エラグ酸が中年期(45〜55歳)の太り気味の男性の認知機能に、どれほど影響を与えるのかを探るための研究が行われました。
具体的には、45歳から55歳の男性150名を対象に「標準体重」と「太り気味」の2つのグループに分けて実験しています。12週間にわたり、一方のグループには毎日エラグ酸50mgを、もう一方のグループにはプラセボ(効果のない偽薬)を摂取してもらいます。実験期間中、参加者の血液中の脂質、脳の健康を示す指標であるBDNF(脳由来神経栄養因子)、及びストレスを測定する指標である唾液中のコルチゾールレベルを計測することで次のような結果が示されています。
●血中の総コレステロールが4.7%、中性脂肪が7.3%、悪玉コレステロールは6.5%減少。
●善玉コレステロールは5%増加。
●過体重のグループにおいて、血漿中のBDNF(脳由来神経栄養因子)が21.2%増加。
●正常体重のグループには、BDNFの影響はなし。
●太り気味の方の唾液中のストレスホルモンの上昇が22.7%抑制。
さらに、認知機能テストを行った結果、エラグ酸を摂取した太り気味の人々はプラセボグループと比較して認知機能が向上した結果が得られました。
以上の事から、
エラグ酸が脂質代謝の正常化、BDNFレベルの増加、そしてストレスホルモンの低下といった作用を通じて、特に太り気味の中年男性の認知機能を改善する可能性があると示されました。

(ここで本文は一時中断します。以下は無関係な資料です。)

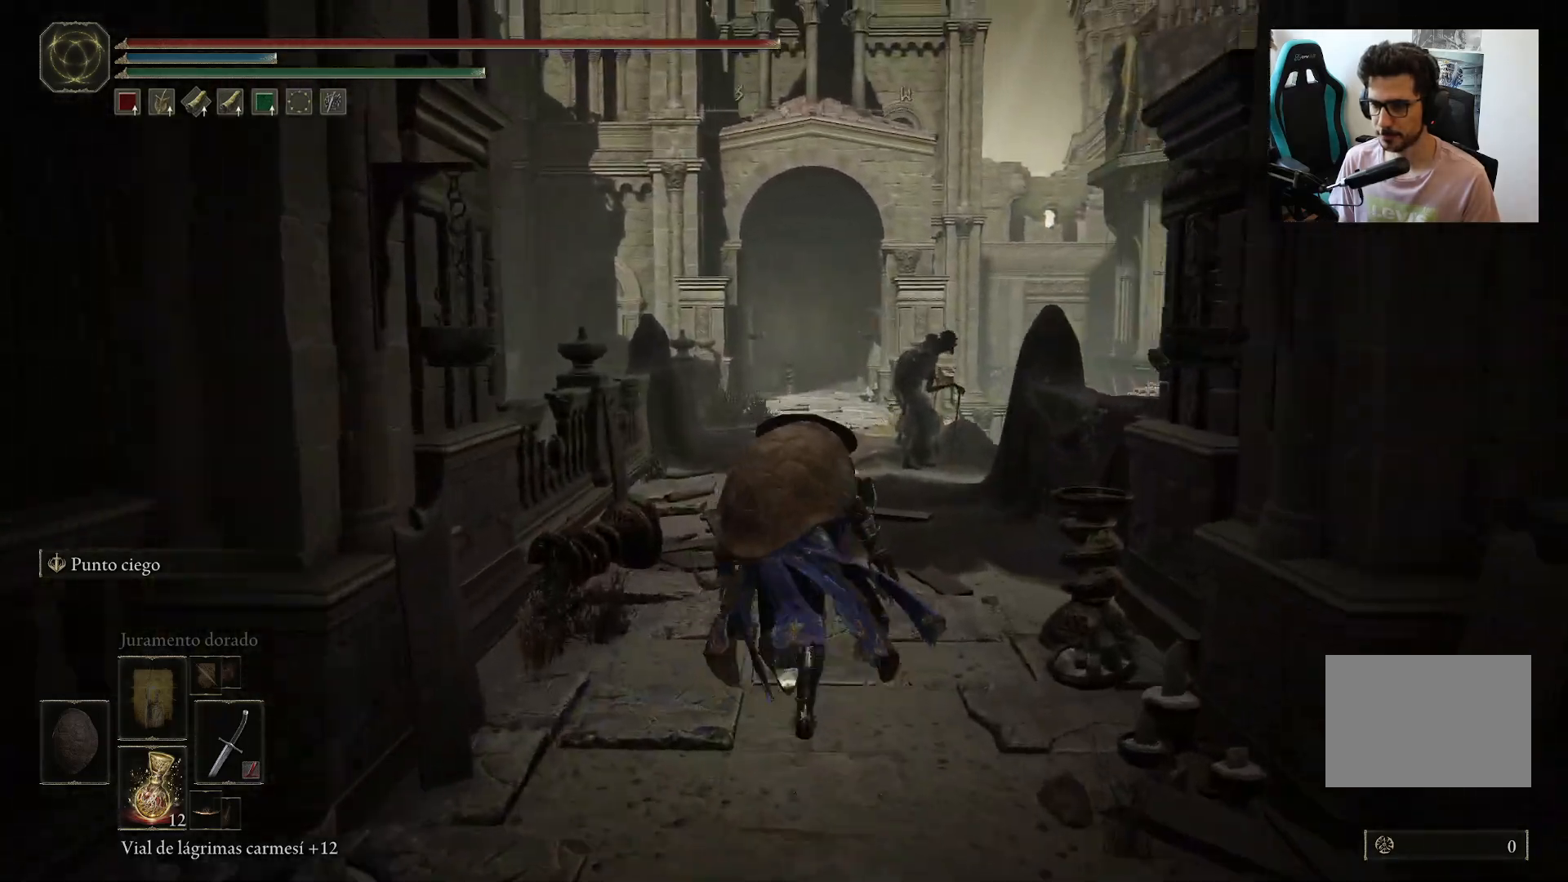
{"buttons": ["B"], "left_stick": "up", "right_stick": "center", "events": [[17, "right_stick", "down-right"], [250, "left_stick", "up-right"], [317, "right_stick", "center"], [483, "left_stick", "up"]]}
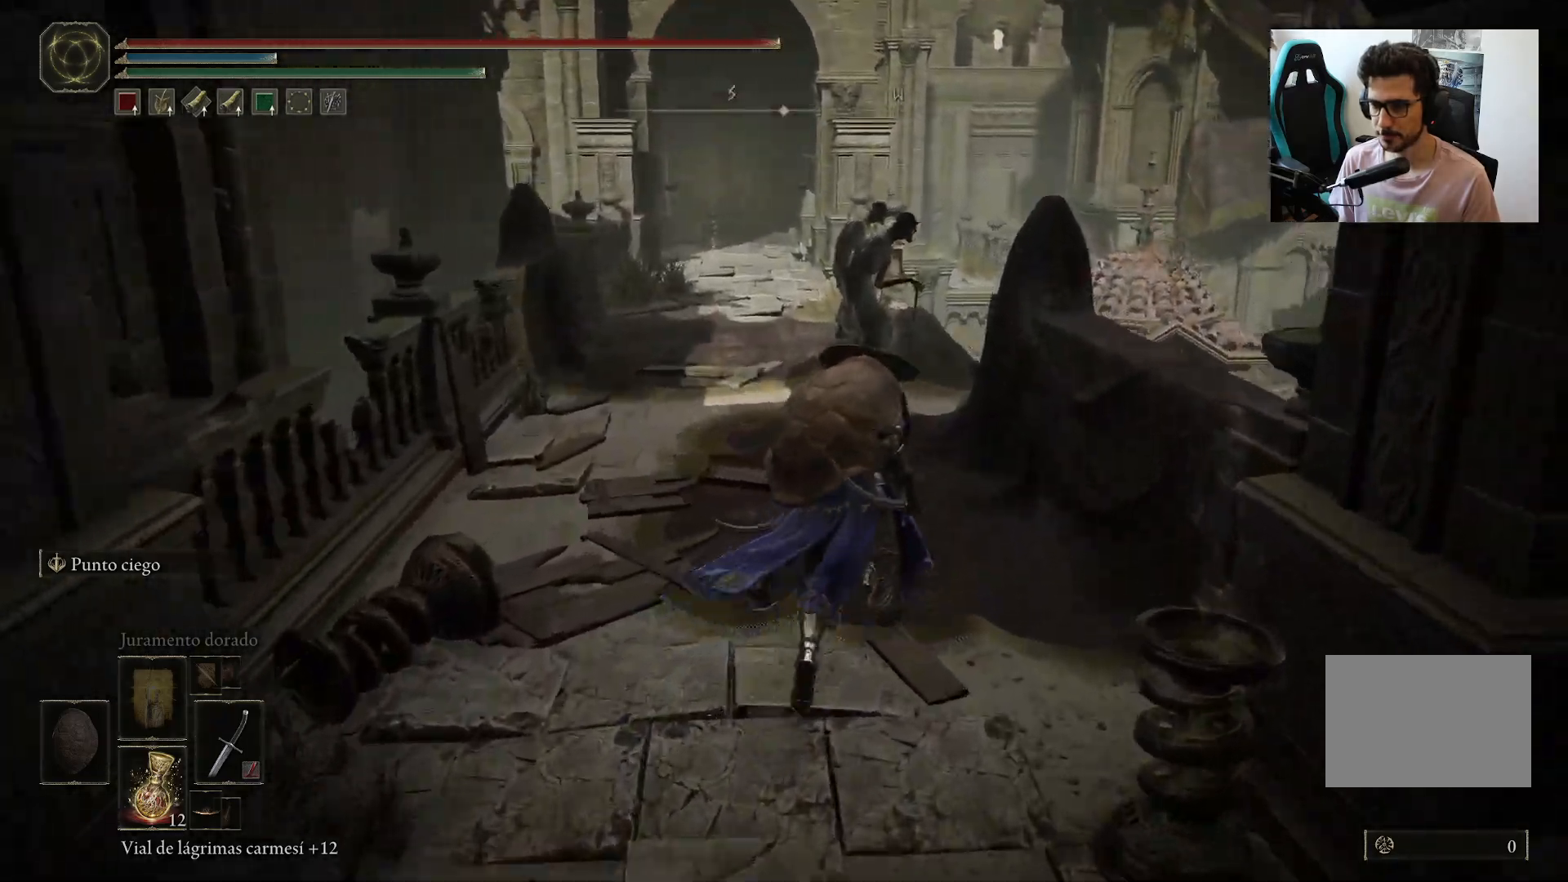
{"buttons": ["B", "R1"], "left_stick": "up", "right_stick": "center", "events": [[433, "R1", "down"]]}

参考文献 Liu, Y., Yu, S., Wang, F., Yu, H., Li, X., Dong, W., Lin, R., & Liu, Q. (2018). Chronic administration of ellagic acid improved the cognition in middle-aged overweight men. Applied Physiology, Nutrition, and Metabolism, 43(3), 266-273.